Massé raconte que pour stimuler l’inspiration, il y a deux ans, il a suggéré un échange de cadeau pour Noël, chacun devant donner à celui dont il avait tiré le nom, une inspiration pour une nouvelle chanson. Ça pouvait être un rythme, une mélodie, une chanson complète, des paroles, peu importe. Chacun a pu créer à partir de cette amorce et imprimer un peu de sa propre personnalité au travail collectif.

L’autre influence majeure de cet album moderne et original qui conserve pourtant son ADN de musique traditionnelle, c’est un individu extérieur au groupe: le réalisateur Davy Hay Gallant. «Sur les conseils d’un ami, on l’a contacté et on lui a parlé de notre vision, se souvient Dominic Lemieux. On lui a envoyé du matériel et il nous a proposé des idées. On a immédiatement senti qu’on avait trouvé le gars qu’il nous fallait. Par ses propositions, on a bien vu qu’il comprenait exactement dans quelle direction on voulait aller. Il a été très à l’écoute de sorte qu’on a eu totalement confiance et on lui a laissé beaucoup de latitude. Le résultat final, c’est qu’on est allé plus loin même que ce que nous souhaitions au départ. Franchement, on est très fiers du disque.»

S’ils hésitent à l’avouer ouvertement, il ne fait guère de doute qu’il s’agit, à leurs oreilles, du meilleur album parmi les six que le groupe a produit depuis vingt ans. «Les gens ne le percevront peut-être pas à la première écoute mais c’est un album concept. La meilleure façon de l’apprécier, c’est de s’asseoir confortablement et de le savourer d’un bout à l’autre, plaide Denis Massé avec conviction. C’est quelque chose qu’on ne fait plus beaucoup en cette ère où on écoute des chansons au hasard sur notre téléphone; mais ça, c’est un album qui n’est pas fait pour être écouté sur un téléphone.»

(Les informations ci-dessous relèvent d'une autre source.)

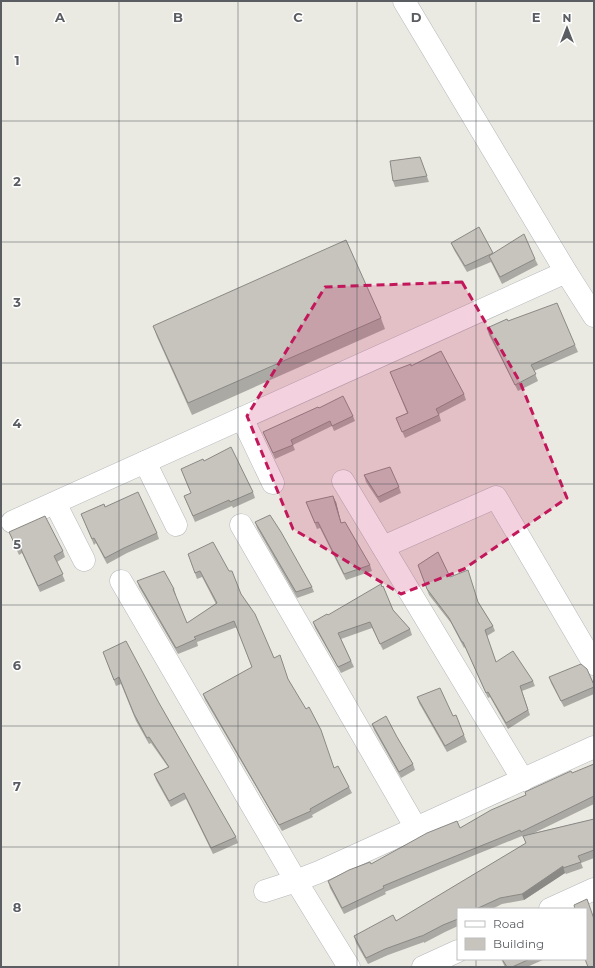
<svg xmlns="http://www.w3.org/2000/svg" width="595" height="968" font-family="Montserrat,sans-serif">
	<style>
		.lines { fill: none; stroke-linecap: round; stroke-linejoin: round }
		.minor-casing { stroke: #b4b7bb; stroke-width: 23 }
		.minor { stroke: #fff; stroke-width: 22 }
		.wall { fill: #aba9a3 }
		.shaded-wall { fill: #8b8985 }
		.building { fill: #c7c4be; stroke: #8b8985 }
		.marked { fill: #c2185b; fill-opacity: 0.2; stroke: #c2185b; stroke-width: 3; stroke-dasharray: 8 5; stroke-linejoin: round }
		.grid { fill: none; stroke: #5a5d61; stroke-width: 1; stroke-opacity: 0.55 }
		.grid-label { font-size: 13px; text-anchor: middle; font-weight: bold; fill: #5a5d61; stroke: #fff; stroke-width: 3; stroke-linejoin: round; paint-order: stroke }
	</style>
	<rect width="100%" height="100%" fill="#ebeae2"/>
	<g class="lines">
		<defs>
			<g id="minor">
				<path d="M404,1L566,272L594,316"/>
				<path d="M242,418L273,483"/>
				<path d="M145,462L176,525"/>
				<path d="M343,481L523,780"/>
				<path d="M55,503L84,560"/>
				<path d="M12,522L566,272"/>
				<path d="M241,525L416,828"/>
				<path d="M383,547L496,497L594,664"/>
				<path d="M121,581L296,881L349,967"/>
				<path d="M265,891L296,881L319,872L471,803L594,747"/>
				<path d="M550,909L594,889"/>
				<path d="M423,967L458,951"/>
			</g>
		</defs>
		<use href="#minor" class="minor-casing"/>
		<use href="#minor" class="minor"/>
	</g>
	<g class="wall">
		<path d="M420,157L429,182L395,187L393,181Z"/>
		<path d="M451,243L493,253L535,259L538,265L502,284L491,262L467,272L454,250Z"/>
		<path d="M381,318L385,329L192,415L157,337L153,326Z"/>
		<path d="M508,321L575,345L578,352L534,371L538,381L518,391L489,335L487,328Z"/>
		<path d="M411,366L464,394L466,400L439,414L441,421L405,438L396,418L407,413L390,372Z"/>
		<path d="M319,408L353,416L355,421L334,431L332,426L293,445L295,450L275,459L263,432Z"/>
		<path d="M204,461L253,492L255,498L233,508L232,506L195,522L184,496L191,493L181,469Z"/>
		<path d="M364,475L399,487L401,493L380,503L366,482Z"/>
		<path d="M306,502H336L341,523L370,565L372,571L346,580L320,528L317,529Z"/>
		<path d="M105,507L157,533L159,539L127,553L107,564L96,543L94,545L81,514Z"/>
		<path d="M255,522L312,587L314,592L297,598L257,528Z"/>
		<path d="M9,532L63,551L65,557L57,562L65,581L40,592L22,553L19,555Z"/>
		<path d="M188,554L241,594L274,658L288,679L334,768L349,787L352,793L312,815L313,817L282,831L205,700L203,694L252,668L237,627L197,642L198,646L178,654L139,587L137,581L174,589L176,595H175L187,623L216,604L202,577L197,579Z"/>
		<path d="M418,565L450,577L479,603L493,626L495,631L487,636L496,662L533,681L535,686L522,691L530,715L508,729L490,697L488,698L465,647L464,648L451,623L429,595Z"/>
		<path d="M393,610L410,629L412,635L383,650L372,628L341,639L354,667L341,673L315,628L313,622L328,615Z"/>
		<path d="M103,652L159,703L236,837L238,843L213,854L186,799L171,807L156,780L154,774L168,767L151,743L149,744L136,721L121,684L116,686Z"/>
		<path d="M549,677L594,685V694L564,707L551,683Z"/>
		<path d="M417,697L464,735L467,742L447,752L419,703Z"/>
		<path d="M372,724L397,737L413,764L415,770L401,778L374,730Z"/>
		<path d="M594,764V804L534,833L594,819V858L581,863L583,868L566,874L565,873L524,900L502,904L492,909H458V926L445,932L424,943V942L388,955L368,964L356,943L354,936L396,921L526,844L524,838L522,836L443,868L385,892L386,894L344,914L330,888L328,881L460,828L526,795Z"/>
		<path d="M501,959H545L527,967H505Z"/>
	</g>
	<g class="shaded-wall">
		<path d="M333,496L336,502L343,530L341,523Z"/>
		<path d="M563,866L565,873L524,900L522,894Z"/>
	</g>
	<g class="building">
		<path d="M420,157L427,176L393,181L390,161Z"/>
		<path d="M479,227L493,253L465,266L451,243Z"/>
		<path d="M524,234L535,259L500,277L489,256Z"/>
		<path d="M346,240L381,318L188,403L153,326Z"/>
		<path d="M557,303L575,345L531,365L536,374L515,385L487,328L507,319L508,321Z"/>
		<path d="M441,351L464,394L436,409L439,415L402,432L396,418L408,413L390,372L411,364V366Z"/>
		<path d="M343,396L353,416L332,426L330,421L291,440L293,445L273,453L263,432L318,407L319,408Z"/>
		<path d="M231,447L253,492L230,502L229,500L193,516L184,496L191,493L181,469L203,459L204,461Z"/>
		<path d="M390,467L399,487L378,497L364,475Z"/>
		<path d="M138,492L157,533L124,548L105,558L94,538L92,539L81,514L104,504L105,507Z"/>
		<path d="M333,496L341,523L345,522L370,565L344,574L318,522L315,523L306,502Z"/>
		<path d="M270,515L281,532L312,587L296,592L255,522Z"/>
		<path d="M45,516L63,551L54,556L63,574L38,586L20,547L17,549L9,532Z"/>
		<path d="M213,542L229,571H232L241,594L255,614L274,658L280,655L288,679L306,709L309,707L321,730L334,768L338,766L349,787L310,809L311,811L279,825L203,694L252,667L234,621L194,637L196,639L176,648L137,581L164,571L174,589H173L187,623L217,603L200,571L195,573L188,554Z"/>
		<path d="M438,552L450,577L468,570L478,602L493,626L485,630L496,662L513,651L533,681L520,686L528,710L506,723L488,692L486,693L463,642H462L449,618L427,589L418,565Z"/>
		<path d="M381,584L382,587L383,586L393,610L410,629L380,644L370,622L338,633L351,661L338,667L313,622L327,614L328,615Z"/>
		<path d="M126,641L159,703L236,837L211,848L184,793L169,801L154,774L169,767L149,737L147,738L134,714L119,677L114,680L103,652Z"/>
		<path d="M581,664L587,669L594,685V687L561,701L549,677Z"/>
		<path d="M440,688L453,716L456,715L464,735L445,746L417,697Z"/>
		<path d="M386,716L397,737L413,764L399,772L372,724Z"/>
		<path d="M594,764V796L521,832L520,830L441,862L383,886L384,888L342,908L328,881L349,870L370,862L371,864L427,833L457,821L460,828L491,810L526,795L525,792L571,771L572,773Z"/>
		<path d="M594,819V850L578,856L581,862L563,868V866L522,894L500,898L476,909H458V919L443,925L422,936H421L385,949L366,958L354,936L393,915L396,921L526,843L523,836Z"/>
		<path d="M587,899L594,919V967H588L585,959H586V909H575L574,905Z"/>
		<path d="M502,959H530L512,967H507Z"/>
	</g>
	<path class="marked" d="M462,282L520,382L567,498L464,569L401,594L293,529L247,416L325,287Z"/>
	<path class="grid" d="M119,1V967M238,1V967M357,1V967M476,1V909M1,121H594M1,242H594M1,363H594M1,484H594M1,605H594M1,726H594M1,847H594M476,959V967"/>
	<g class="grid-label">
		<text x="60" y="22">A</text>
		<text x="178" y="22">B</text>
		<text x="298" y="22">C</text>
		<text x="416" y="22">D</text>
		<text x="536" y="22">E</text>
		<text x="17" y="65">1</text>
		<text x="17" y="186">2</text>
		<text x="17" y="307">3</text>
		<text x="17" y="428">4</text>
		<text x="17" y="549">5</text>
		<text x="17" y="670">6</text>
		<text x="17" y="791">7</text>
		<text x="17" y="912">8</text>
	</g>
	<rect width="595" height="968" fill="none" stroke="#5a5d61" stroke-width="4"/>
	<rect x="457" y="908" width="130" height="52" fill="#ffffff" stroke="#bdbec0"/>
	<rect x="465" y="921" width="20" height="6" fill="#ffffff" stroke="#bdbec0"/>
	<text x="493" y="928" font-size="12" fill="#5a5d61">Road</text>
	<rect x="465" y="938" width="20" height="12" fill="#c7c4be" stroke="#bdbec0"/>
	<text x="493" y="948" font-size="12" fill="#5a5d61">Building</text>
	<g transform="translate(567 28)" stroke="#ffffff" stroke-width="3" paint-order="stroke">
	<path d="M0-3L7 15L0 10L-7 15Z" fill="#5a5d61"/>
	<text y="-6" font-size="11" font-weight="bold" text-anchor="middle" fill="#5a5d61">N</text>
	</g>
</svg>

Plus qu’une carte de visite, bien que c’en soit une primordiale pour un groupe qui vit essentiellement de ses spectacles et de ses nombreuses tournées à travers le monde, la création d’un album est aussi une façon d’assurer la pérennité du groupe. «On ne pourrait pas reprendre toujours les mêmes chansons en spectacle, explique Denis Massé. On voyage tellement, ça finirait par être lourd de se répéter constamment en accumulant les kilomètres. Il y a quand même trois cinquantenaires au sein des Tireux d’Roches. Ça prend de la création sur une base régulière pour nous garder allumés et enthousiastes. Les chansons que l’on joue, c’est ça, notre raison d’être.»

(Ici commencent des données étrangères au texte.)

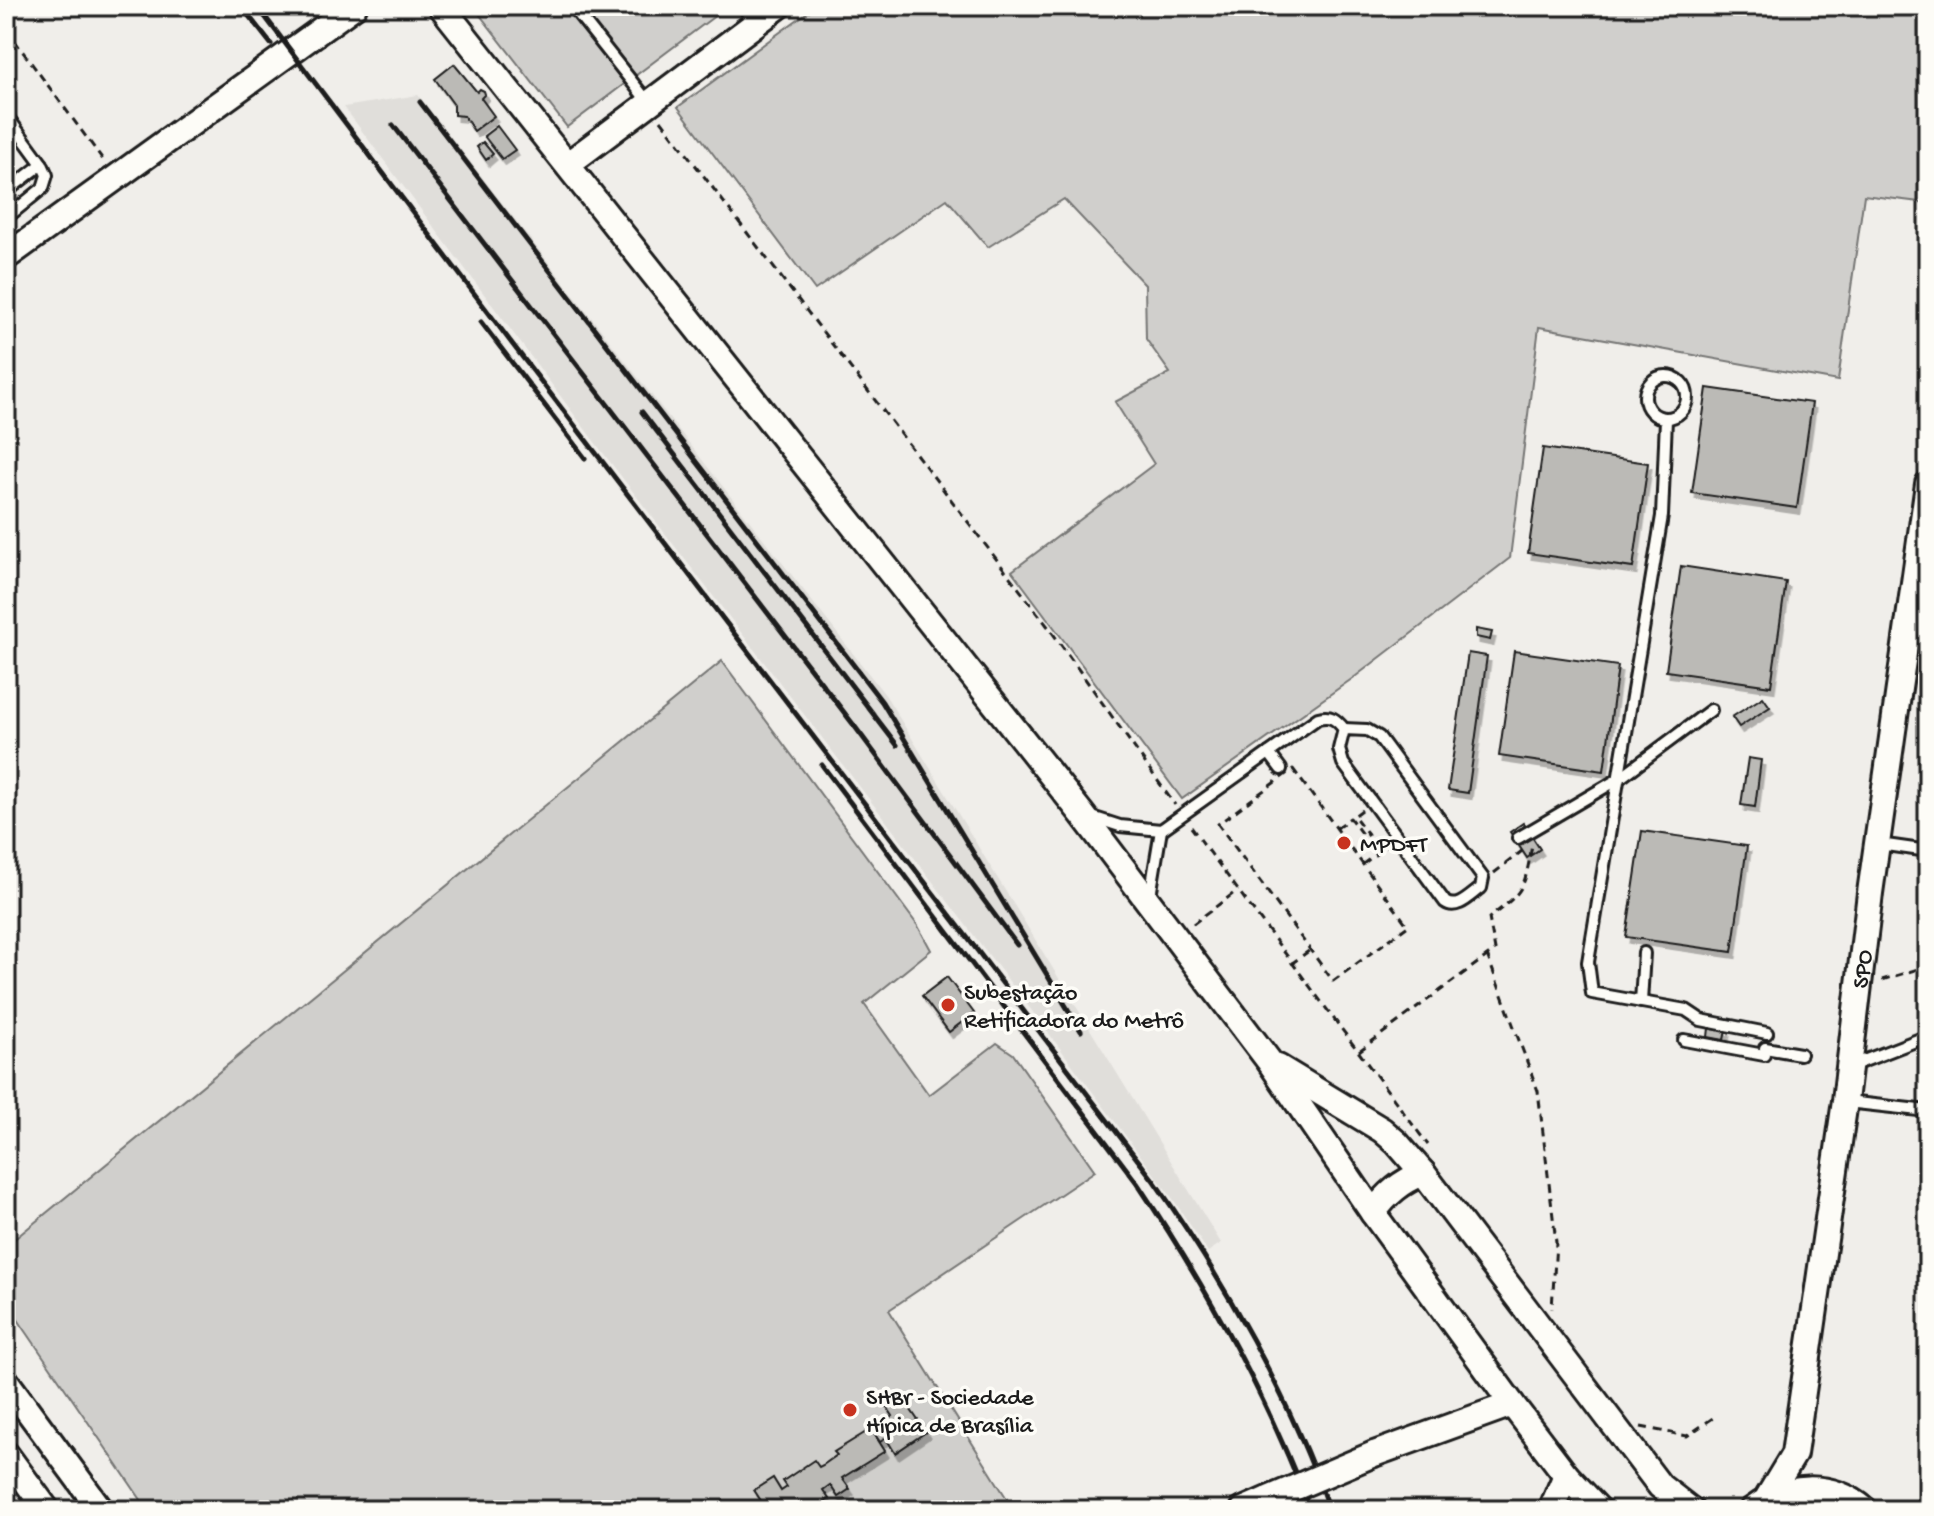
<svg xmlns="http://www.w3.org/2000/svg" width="1934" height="1516" font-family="'Gochi Hand',sans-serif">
  <defs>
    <filter id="shadow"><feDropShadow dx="3.5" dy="6" stdDeviation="0" flood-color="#0004"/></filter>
  </defs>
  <rect width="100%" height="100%" fill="#f0eeea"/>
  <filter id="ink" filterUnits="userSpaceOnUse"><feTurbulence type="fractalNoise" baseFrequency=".0125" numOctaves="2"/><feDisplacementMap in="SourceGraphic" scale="16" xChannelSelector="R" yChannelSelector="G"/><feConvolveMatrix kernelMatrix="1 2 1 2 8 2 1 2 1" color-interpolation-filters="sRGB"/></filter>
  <g filter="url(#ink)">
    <polygon fill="#e0deda" points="418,95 886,696 1221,1243 1208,1252 1173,1199 1032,1011 594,441 344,107"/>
    <g fill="#d0cfcc" stroke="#767674" stroke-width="2">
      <polygon points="473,6 728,6 567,127"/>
      <polygon points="816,6 1928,6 1928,203 1864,195 1838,381 1539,327 1510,558 1356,676 1182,799 1012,571 1154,464 1115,402 1170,373 1146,339 1145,285 1064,199 988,247 947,199 815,290 678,107"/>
      <polygon points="722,661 918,926 931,950 864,1004 929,1095 997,1043 1013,1054 1095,1171 889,1310 1014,1510 148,1510 6,1302 6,1246"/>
    </g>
    <g fill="#bbbab6" stroke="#1c1c1c" stroke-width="2" filter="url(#shadow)">
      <polygon points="454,64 477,92 480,89 484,91 485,94 481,98 494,116 474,131 464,116 454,115 454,105 435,79"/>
      <polygon points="497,126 515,150 502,159 484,136"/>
      <polygon points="483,142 493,154 486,160 477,147"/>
      <polygon points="1707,388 1812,403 1797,508 1692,493"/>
      <polygon points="1543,448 1648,463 1633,568 1528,553"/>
      <polygon points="1681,566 1786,582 1771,686 1666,671"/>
      <polygon points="1476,629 1492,632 1490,640 1476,637"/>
      <polygon points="1514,651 1618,666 1604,771 1499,756"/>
      <polygon points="1468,653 1487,656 1468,793 1448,790"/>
      <polygon points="1763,697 1770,707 1739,727 1732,717"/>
      <polygon points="1748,758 1761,760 1755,807 1741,805"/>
      <polygon points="1523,823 1540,849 1527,858 1510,832"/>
      <polygon points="1642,831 1747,846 1732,952 1626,937"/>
      <polygon points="947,977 974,1013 949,1032 922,996"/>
      <polygon points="1709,1028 1726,1030 1724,1040 1708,1037"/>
      <polygon points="902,1397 926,1432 895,1453 886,1438 880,1442 872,1430 893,1416 887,1407"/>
      <polygon points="871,1429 885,1451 842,1478 850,1489 838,1497 830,1485 823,1490 829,1499 813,1510 803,1510 799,1505 792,1510 767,1510 754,1490 773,1478 781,1491 787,1487 783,1481 814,1460 819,1467 823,1465 837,1455 834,1452"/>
    </g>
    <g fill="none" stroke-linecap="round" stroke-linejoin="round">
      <g stroke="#1c1c1c" stroke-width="16">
        <g id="service">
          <polyline points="572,6 648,102"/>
          <polyline points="743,6 756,24"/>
          <polyline points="6,115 42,164 47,175 43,188 6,218"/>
          <polyline points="6,192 42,164"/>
          <circle cx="1666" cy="397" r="21"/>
          <polyline points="1666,419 1662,516 1588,962 1592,993 1686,1010 1701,1020 1767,1033"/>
          <path d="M 1344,729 L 1367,730 L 1379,737 L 1483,878 L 1481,888 C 1471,895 1457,911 1445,902 L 1343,763 L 1339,749 Z"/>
          <polyline points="1269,753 1281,769"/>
          <path d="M 1089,816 L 1120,826 L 1161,830 L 1318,718 C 1331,715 1336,719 1344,729"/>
          <polyline points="1518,838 1617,780 1711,710"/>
          <polyline points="1879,844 1928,851"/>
          <polyline points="1150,896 1161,830"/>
          <polyline points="1641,1002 1644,953"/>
          <polyline points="1684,1040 1764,1055"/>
          <polyline points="1765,1048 1800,1054"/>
          <polyline points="1851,1066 1928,1036"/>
          <polyline points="1847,1102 1928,1111"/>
        </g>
      </g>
      <g stroke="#1c1c1c" stroke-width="30">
        <g id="tertiary">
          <polyline points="441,6 1082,814 1269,1061 1373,1213 1512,1404 1566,1475 1599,1510"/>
          <polyline points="568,164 779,6"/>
          <polyline points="6,257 354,6"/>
          <polyline points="1278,1067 1382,1130 1397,1143 1423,1173 1660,1486 1691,1510"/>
          <path d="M 1373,1213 C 1388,1193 1401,1182 1423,1173"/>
          <polyline points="6,1381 101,1510"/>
          <polyline points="6,1454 47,1510"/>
          <polyline points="1374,1454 1512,1404"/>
          <path id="s1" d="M 1768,1497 L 1794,1454 L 1845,1101 L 1870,893 L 1928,484"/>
          <polyline points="1243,1510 1268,1499"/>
          <polyline points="1551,1510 1566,1475"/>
          <path d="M 1752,1510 C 1786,1484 1831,1481 1865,1510"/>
        </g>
      </g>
      <g stroke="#1c1c1c" stroke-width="3" stroke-dasharray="8 6" stroke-linecap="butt">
        <polyline points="6,29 104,161"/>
        <polyline points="661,120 1049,628 1175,805"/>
        <polygon points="1293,769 1408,926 1333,981 1218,824"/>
        <polyline points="1191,827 1428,1145"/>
        <polyline points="1337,828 1350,818 1364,837 1368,834 1354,816 1362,810"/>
        <polyline points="1363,864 1389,844"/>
        <polyline points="1494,873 1522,851"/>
        <polyline points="1193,924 1238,890"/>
        <polyline points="1487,955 1538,1091 1556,1242 1552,1309"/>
        <polyline points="1291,964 1310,950"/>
        <polyline points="1882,980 1928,966"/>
        <path d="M 1359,1051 L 1495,950 L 1489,918 C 1525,890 1524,890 1532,845"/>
        <polyline points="1641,1427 1687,1436 1713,1418"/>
      </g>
      <use href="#service" stroke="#fdfcf7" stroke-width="10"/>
      <use href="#tertiary" stroke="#fdfcf7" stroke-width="24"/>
      <g stroke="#1c1c1c" stroke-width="5">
        <polyline points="241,6 271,44"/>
        <path d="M 257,6 L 510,341 L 1154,1181 C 1223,1279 1290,1397 1329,1510"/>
        <polyline points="420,102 882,702 1081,1031"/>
        <polyline points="393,125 853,724 1017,945"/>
        <polyline points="481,322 585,458"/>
        <polyline points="642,412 897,745"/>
        <path d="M 822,765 L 1137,1183 C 1206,1286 1266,1394 1310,1510"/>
      </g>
      <g stroke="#1c1c1c" stroke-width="30" stroke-linecap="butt">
        <polyline id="tertiary-bridge" points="1268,1499 1374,1454"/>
      </g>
      <use href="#tertiary-bridge" stroke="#fdfcf7" stroke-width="24"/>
    </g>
  </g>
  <g fill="#c8321e" stroke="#fdfcf7" stroke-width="3">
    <circle cx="1344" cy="843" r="8"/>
    <circle cx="948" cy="1005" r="8"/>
    <circle cx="850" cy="1410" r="8"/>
  </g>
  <g text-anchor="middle" stroke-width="7" stroke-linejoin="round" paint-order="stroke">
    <g font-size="24" fill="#1c1c1c" stroke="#fdfcf7" text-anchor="start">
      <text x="1360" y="851">MPDFT</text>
      <text x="964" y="999">Subestação<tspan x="964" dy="28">Retificadora do Metrô</tspan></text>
      <text x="866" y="1404">SHBr - Sociedade<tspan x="866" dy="28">Hípica de Brasília</tspan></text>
    </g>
    <g font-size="24" fill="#1c1c1c" stroke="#fdfcf7">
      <text dy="8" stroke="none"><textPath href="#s1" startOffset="540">SPO</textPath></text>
    </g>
  </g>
  <rect width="1934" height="1516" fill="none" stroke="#fdfcf7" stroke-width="32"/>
  <rect x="16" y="16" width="1902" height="1484" fill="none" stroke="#1c1c1c" stroke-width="3" filter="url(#ink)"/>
</svg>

Animés de la ferveur qu’amène un nouveau-né dans la famille, le quintette planifie ses prochains spectacles québécois tout en supervisant les tournées de 2018. À travers les appels en provenance d’Europe de l’ouest, on rêve de Malaisie, où on les réclame et des pays scandinaves, où ils ne sont encore jamais allés. Même qu’on retrouve dans leur album des influences nordiques qui ne devraient pas échapper aux amateurs de là-bas. Avant cela, il y aura l’Ouest canadien à l’hiver. Le tarmac et le macadam, c’est loin d’être fini et personne chez les Tireux d’Roches ne cherche des yeux la fin de la route.